At first, Raines seemed like the right man for the right time. The 9/11 attacks – which occurred six days after he took the job – required firm, aggressive leadership. But the heads of the Times ’s bureaus traditionally had leeway in deciding what stories to cover, and as the crisis ebbed and Raines’s top-down crisis structure became business as usual, it began to rankle. He shook up the staff, giving choice assignments to cronies. He was brusque and domineering. He launched a crusade against the Augusta National golf club exclusion of women and then was at least partly responsible for spiking two sports columns that didn’t square with the paper’s position.

Of course, many successful leaders are not nice guys – and bosses, perhaps. But Jayson Blair turned Raines’s leadership into much larger issue. That Blair, a smooth talker who ingratiated himself with Raines and Boyd, went so long uncaught despite warnings about his sloppy work was blamed on Raines’ playing favorites and his unwillingness to listen to others.

But Sulzberger took an aggressive role in trying to gauge newsroom discontent, including holding a meeting of hundreds of employees – which made it clear that Raines and Boyd needed to act very fast to fix morale. Among other things, the paper appointed a committee to make management suggestions – and began looking for other Blairs. Then came a second scandal: Rick Bragg, a Pulitzer Prize winning feature writer, was suspended after he filed a story about oystermen in Florida that had been largely reported by an uncredited intern. Bragg further enraged the newsroom when he claimed that Times national reporters did things like that all the time. When Raines issued a mild and tardy response, many of his people felt he had sold them out.

The Bragg case caused a minor public flap compared with Blair’s, but it was ultimately more damaging to Raines. Journalists started giving anti-Raines quotes to competitors. It didn’t help that when Sulzberger went to the Times Washington bureau for a brown-bag lunch, an employee said, “he got a harsher message than he expected.”

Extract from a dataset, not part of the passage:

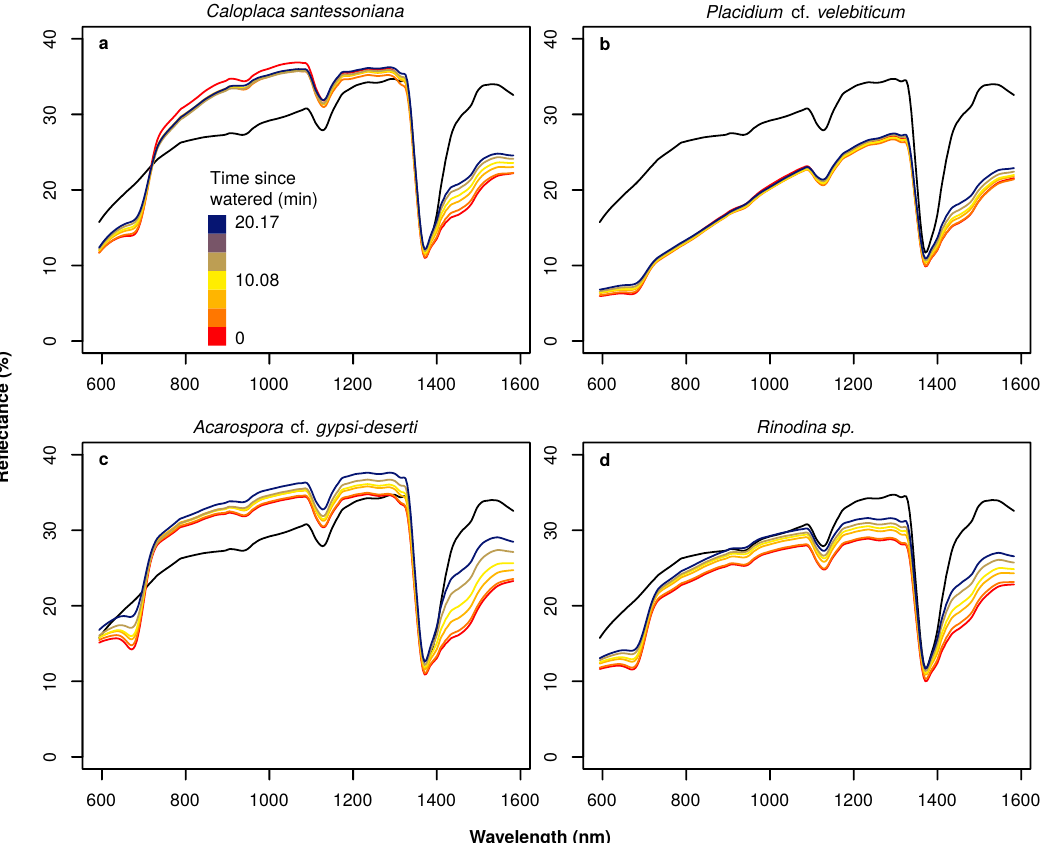
Figure 4. Hyperspectral reflectance of soil (black) and biological soil crust species Caloplaca santessoniana ( a ), Placidium cf. velebiticum ( b ), Acarospora cf. gypsi-deserti ( c ) and Rinodina sp. ( d ) in the dry condition (red) and after being artificially watered in the field (orange to blue colors), measured with the hyperspectral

Some have speculated that his family, particularly his father, pressured him to act, but Sulzberger says that although he talked with family members, he made the decision to accept Raines’ resignation himself. He also insists that he did not order the editors to quit. There was a sense from the two of them that the hill that they had to climb was becoming too steep.

Sulzberger named Joseph Lelyveld – a measured manager, liked in the newsroom – to be the interim executive editor while a replacement search is under way. Sulzberger tells TIME he’s looking for a “great journalist” who is “an effective leader and manager” – which, in the wake of the Raines war, may be more than mere corporate-speak.

Times employees say they are relieved to have a respite from the turmoil with Lelyveld, who addressed the newsroom, ending with four simple words: “Let’s go to work.”